**Your objective:** Print out the data precisely as it appears here, with no pictures.
__________
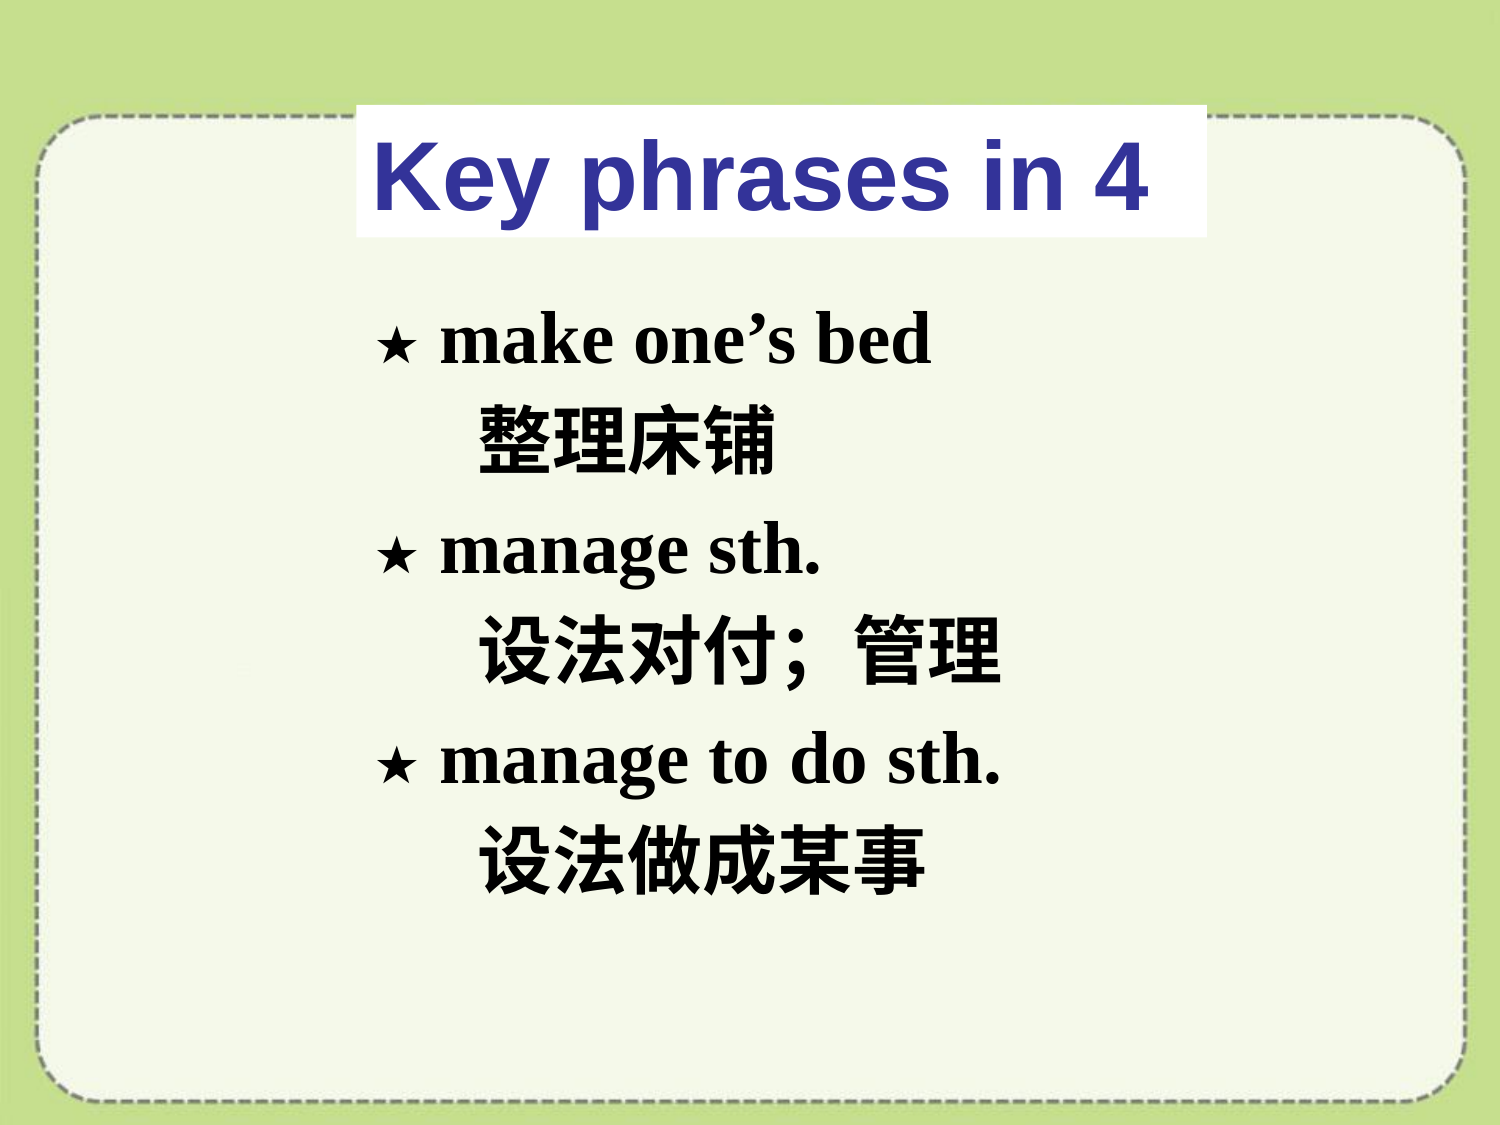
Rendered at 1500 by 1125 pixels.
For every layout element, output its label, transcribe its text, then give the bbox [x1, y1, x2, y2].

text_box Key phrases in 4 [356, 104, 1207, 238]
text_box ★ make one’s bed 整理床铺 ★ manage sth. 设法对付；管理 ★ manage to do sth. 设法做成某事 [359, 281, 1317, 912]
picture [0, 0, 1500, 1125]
__________
**Your solution:**
Rendered at 1500 by 1125 pixels.
For every layout element, output its label, transcribe its text, then give the bbox [x1, y1, x2, y2].

text_box Key phrases in 4 [356, 104, 1207, 238]
text_box ★ make one’s bed 整理床铺 ★ manage sth. 设法对付；管理 ★ manage to do sth. 设法做成某事 [359, 281, 1317, 912]
picture [0, 0, 1500, 1125]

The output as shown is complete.